DIRECTIONS FOR THIS TASK - According to the terms-of-service passage below, how much daily download traffic to a customer's web page or site lets Wombo, Inc. suspend or terminate access to it?

11. Customer expressly
agrees not to use the Wombo, Inc. Services in
a manner that is prohibited by any law or regulation
or to facilitate the violation of any law or regulation.
Customer further agrees not to use the Services
in a manner that will disrupt third parties' use
or enjoyment of the Wombo, Inc. Services or other
communications services and outlets. Customer
acknowledges that prohibited conduct includes,
but is not limited to, use of the Services to
invade the privacy of third parties, posting via
e-mail, USENET or the Customer's personal web
page or site, abusive, profane, libelous, slanderous,
threatening or otherwise harassing material and
posting material in any USENET or newsgroup that
is off-topic according to the charter or other
public statement of the USENET or newsgroup. Customer
also agrees not to use the Services to solicit
other members to patronize competing services,
not to violate or tamper with the security of
the Wombo, Inc. Services or attempt to forge another
Customer's account name or persona.
12. Customer acknowledges
that the transmission of a single, unsolicited
e-mail message to a large number of recipients,
or the posting of a single message to a large
number of USENET's or newsgroups, whether the
message is commercial in nature or otherwise,
imposes a tremendous burden on the Service because
of its excessive use of disk space and bandwidth.
A message is unsolicited if it is posted in violation
of a USENET or newsgroup charter and/or if it
is sent to a recipient who has not requested the
message and with whom the Customer has had no
prior contact. Customer agrees not to engage in
such transmissions. If Wombo, Inc. learns that
Customer has in a single day, sent the same or
similar unsolicited message to 50 or more recipients
or 15 or more USENET's or Newsgroups, Wombo, Inc.
will warn Customer against such transmissions
in the future. Customer acknowledges that subsequent
to such warning, any transmission by Customer
of an unsolicited message to 50 or more recipients
or 15 or more USENET's or newsgroups on a single
day will result in the immediate termination of
Customer 's account in accordance with Paragraph
16 of these Terms of Service. In such cases, Customer
agrees to pay Wombo, Inc. damages of $10 to compensate
Wombo, Inc. for the costs of enforcing this provision.
13. Customer agrees that
any personal web page or site Customer publishes
in connection with the Wombo, Inc. Service is
intended for personal use. Other uses (e.g. commercial)
are prohibited, they may draw sufficient third
party visits ("hits") to the page or
site so as to impose a burden on the Service by
reducing available bandwidth. To ensure that all
Customers can use and enjoy the Service, Customer
agrees that Wombo, Inc. is entitled to suspend
or terminate access to any Customer's web page
or site if Wombo, Inc. determines that the page
or site has, on any single day, received download
traffic of fifty megabytes (50,000K) or more.
Customer expressly agrees that Wombo, Inc. shall
not be liable to Customer or parties interacting
with Customer for any damages resulting from action
Wombo, Inc. takes to enforce this provision.

EXTRACTED INFORMATION -
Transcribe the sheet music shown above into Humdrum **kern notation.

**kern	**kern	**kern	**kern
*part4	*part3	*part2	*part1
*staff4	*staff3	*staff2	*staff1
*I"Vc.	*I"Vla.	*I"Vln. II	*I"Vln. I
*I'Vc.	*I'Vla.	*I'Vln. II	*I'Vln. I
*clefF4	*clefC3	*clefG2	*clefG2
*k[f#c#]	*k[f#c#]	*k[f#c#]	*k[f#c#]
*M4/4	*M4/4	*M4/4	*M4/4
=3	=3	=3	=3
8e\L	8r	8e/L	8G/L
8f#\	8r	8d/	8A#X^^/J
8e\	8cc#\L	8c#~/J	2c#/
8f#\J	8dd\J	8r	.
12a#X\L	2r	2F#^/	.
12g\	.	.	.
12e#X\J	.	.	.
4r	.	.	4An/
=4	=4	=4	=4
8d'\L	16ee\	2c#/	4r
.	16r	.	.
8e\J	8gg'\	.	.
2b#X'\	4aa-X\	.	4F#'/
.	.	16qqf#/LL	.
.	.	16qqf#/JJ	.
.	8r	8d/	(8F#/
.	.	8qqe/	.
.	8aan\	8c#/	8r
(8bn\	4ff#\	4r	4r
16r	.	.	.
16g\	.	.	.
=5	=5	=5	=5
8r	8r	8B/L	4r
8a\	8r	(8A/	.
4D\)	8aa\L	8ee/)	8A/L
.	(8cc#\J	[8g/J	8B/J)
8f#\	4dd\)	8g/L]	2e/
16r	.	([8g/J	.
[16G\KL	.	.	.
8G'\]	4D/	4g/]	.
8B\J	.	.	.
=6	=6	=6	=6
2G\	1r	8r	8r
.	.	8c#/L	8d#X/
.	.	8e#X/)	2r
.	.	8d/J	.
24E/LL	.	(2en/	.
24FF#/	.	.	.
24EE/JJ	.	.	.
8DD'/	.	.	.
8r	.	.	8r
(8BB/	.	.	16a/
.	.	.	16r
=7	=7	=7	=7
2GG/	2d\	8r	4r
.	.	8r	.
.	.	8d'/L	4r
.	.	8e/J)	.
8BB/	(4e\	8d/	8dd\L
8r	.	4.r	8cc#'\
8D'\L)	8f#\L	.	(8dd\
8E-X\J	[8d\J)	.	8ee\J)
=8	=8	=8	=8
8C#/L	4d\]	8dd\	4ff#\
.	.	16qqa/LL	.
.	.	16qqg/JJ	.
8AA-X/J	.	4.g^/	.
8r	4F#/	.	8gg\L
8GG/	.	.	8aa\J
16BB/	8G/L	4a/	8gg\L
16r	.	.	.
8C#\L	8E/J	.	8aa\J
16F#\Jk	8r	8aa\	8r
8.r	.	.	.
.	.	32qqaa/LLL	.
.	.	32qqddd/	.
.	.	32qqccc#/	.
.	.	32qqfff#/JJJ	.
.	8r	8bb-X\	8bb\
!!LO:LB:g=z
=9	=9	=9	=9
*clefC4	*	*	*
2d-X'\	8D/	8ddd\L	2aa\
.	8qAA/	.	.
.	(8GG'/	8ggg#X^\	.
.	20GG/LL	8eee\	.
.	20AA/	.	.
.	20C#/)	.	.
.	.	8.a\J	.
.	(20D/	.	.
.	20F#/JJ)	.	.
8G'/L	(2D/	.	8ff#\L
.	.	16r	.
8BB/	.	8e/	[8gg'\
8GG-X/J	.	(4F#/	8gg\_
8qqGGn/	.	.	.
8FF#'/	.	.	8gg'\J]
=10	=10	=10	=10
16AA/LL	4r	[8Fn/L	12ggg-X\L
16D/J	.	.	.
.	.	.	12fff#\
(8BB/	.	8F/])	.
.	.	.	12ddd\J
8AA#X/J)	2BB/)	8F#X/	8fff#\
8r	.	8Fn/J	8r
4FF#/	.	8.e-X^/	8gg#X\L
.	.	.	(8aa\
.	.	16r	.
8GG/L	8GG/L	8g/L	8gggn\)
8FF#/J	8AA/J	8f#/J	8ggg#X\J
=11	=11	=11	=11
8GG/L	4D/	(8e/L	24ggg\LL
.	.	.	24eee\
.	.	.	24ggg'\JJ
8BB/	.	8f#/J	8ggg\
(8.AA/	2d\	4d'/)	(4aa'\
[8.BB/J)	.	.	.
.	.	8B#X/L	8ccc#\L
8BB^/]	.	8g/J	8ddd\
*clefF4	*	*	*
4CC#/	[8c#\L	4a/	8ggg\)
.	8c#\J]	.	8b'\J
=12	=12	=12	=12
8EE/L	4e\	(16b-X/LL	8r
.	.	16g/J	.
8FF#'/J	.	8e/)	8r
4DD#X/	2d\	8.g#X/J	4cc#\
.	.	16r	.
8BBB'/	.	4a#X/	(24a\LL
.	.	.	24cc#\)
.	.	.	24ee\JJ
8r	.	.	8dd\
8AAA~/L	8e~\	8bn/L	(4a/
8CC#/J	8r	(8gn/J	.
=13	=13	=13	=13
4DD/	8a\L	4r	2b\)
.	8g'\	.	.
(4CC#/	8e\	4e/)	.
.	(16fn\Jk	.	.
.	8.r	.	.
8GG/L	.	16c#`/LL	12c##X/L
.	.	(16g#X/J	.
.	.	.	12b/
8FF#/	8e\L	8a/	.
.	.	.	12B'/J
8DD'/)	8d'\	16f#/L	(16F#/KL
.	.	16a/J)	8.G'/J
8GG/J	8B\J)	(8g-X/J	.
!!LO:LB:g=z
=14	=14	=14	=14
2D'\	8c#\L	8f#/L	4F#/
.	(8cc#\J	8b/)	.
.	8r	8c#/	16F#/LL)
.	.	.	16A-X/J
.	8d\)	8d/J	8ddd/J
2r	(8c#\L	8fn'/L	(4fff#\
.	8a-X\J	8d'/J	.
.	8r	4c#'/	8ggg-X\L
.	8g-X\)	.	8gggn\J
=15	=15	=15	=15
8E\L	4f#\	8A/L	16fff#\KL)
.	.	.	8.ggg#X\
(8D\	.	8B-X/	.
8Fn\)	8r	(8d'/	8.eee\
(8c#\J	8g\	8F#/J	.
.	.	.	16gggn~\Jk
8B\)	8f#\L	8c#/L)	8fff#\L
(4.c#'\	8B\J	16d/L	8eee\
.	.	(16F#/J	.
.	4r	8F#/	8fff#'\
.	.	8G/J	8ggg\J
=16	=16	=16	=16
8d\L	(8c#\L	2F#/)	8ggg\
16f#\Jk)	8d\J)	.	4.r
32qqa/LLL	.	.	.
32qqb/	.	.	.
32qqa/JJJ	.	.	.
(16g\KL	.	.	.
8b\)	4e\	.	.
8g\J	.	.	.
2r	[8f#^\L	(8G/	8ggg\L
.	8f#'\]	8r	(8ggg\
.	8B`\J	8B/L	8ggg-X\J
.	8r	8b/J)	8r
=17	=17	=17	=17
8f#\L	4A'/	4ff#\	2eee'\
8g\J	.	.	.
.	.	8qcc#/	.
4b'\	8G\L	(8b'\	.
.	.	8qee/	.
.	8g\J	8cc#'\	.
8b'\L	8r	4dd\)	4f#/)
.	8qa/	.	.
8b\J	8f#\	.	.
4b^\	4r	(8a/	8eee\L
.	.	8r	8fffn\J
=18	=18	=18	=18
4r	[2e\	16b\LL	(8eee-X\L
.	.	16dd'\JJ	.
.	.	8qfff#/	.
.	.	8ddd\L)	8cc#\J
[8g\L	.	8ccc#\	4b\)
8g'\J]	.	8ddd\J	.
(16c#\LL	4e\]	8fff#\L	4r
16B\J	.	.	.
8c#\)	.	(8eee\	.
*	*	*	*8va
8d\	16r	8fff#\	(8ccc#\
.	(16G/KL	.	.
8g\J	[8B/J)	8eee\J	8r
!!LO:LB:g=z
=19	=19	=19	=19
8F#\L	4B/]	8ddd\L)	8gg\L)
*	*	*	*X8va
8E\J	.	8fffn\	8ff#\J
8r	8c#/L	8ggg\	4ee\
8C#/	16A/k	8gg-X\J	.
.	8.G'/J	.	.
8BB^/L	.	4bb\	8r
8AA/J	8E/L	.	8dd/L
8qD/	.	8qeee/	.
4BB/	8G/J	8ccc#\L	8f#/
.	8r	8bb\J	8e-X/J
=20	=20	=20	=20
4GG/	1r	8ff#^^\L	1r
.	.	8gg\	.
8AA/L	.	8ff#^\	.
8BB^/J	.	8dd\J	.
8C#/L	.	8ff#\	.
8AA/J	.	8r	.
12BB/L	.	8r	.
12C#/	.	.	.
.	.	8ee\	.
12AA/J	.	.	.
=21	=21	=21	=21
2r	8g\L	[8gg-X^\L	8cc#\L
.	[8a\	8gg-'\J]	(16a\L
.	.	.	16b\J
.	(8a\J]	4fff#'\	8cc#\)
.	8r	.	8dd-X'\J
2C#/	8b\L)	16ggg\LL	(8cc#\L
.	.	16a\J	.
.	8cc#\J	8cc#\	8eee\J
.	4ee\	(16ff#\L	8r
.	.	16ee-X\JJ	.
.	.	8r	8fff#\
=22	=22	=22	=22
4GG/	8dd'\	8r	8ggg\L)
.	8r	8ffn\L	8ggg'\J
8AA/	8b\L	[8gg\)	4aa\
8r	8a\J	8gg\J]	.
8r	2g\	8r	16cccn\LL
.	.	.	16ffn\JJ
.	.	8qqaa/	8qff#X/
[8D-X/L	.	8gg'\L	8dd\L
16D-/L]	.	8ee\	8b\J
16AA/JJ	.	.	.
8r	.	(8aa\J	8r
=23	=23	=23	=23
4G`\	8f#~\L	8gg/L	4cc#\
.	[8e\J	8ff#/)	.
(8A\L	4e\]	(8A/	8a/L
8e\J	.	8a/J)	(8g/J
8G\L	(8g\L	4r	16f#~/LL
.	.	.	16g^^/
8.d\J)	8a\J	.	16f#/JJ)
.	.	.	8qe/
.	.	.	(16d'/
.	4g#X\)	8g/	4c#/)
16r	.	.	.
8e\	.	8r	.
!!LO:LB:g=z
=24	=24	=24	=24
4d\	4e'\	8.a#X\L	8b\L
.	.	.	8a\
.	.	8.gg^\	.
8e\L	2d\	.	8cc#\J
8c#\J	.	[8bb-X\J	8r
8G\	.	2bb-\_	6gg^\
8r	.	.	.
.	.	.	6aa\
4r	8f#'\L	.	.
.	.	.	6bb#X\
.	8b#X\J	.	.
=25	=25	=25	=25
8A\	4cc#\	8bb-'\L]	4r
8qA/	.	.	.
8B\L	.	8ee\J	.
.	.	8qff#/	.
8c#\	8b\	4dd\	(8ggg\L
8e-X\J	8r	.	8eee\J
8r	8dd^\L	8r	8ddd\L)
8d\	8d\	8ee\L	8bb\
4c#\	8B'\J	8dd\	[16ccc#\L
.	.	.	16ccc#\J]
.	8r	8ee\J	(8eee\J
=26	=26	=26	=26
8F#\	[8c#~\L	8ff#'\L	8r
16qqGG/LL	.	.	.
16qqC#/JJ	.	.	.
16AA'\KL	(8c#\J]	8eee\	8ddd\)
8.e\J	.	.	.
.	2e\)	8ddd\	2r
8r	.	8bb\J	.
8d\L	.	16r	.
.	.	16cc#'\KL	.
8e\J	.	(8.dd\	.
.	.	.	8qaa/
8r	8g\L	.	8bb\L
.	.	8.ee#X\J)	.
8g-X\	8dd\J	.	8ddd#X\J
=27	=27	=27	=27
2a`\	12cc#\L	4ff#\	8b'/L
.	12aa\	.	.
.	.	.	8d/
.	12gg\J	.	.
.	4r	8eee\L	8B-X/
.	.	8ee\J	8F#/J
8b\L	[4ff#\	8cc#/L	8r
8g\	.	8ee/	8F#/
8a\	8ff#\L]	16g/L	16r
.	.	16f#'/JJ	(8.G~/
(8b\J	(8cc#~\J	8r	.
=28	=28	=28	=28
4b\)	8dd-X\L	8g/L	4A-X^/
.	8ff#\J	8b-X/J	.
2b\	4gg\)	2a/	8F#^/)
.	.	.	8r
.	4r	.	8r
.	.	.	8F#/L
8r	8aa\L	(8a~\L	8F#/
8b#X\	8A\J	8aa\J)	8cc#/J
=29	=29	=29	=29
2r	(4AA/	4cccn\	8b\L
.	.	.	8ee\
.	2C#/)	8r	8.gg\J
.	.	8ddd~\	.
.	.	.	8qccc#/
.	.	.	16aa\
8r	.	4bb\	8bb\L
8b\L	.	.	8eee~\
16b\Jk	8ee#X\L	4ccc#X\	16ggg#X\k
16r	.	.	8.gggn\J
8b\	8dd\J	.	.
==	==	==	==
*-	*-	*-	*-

RESPONSE - Fifty megabytes (50,000K) or more on any single day.